Quince-Essentially Relaxed Dining
Quince Eatery & Bar
The warm glow through the black, powder-coated, industrial window-wall that greets you as you turn into Sukhumvit soi 45 is the first inkling of the friendly, buzzy welcome waiting at Bangkok newbie Quince.
Risen phoenix-like from the bones of a 1950s villa, channeling the current zeitgeist for modern urban meets prohibition chic, there’s a feast of detail to enjoy, from the ovoid, incandescent, coiled-wire light bulbs suspended above the bar, New York subway glazed-tile backsplash, and exquisitely delicate water glasses.
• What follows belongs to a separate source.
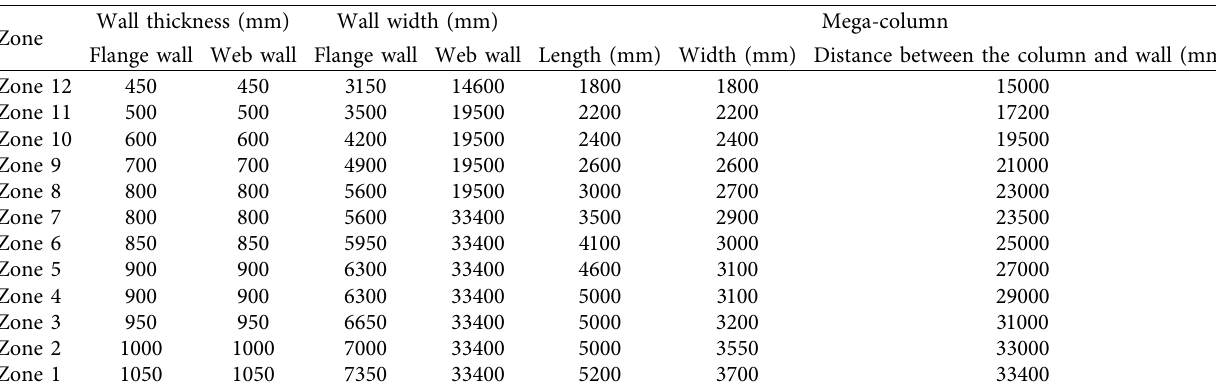
Figure 20: Time history of the top acceleration in the structure without control. Table 9: Column and wall dimensions of the simplified model.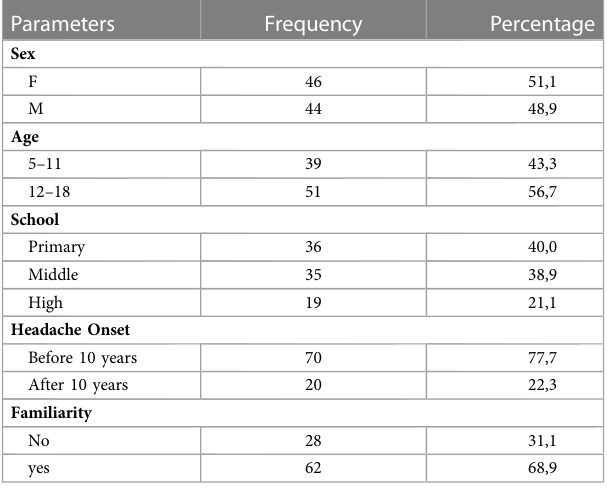
TABLE 3 Population characteristics.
Even the cocktails have provenance – the daiquiri no.3, a sweet-sharp blend of white rum, fresh grapefruit and maraschino liqueur hailed from the legendary Havana bar, La Floridita.
From our perch at the bar we saw at least two tables deftly spooning the contents of rich, roasted marrow bones onto little triangles of toast, and sure enough chef Jess Barnes’ menu reveals a nose-to-tail-ish, market-oriented seasonality, with simplicity as its main ingredient.
A dish of stem-on carrots are roasted with honey and shallots, a firm, porcine rillette arrives in a flip-top preserve jar with crisp-a-crunch pickled watermelon, and our favourite - a plate of oaky, smoky eggplant, with labne and sweet baby onions, comes studded with emerald edamame. No pomp, no circumstance. But very definitely, a happy Quince-idence.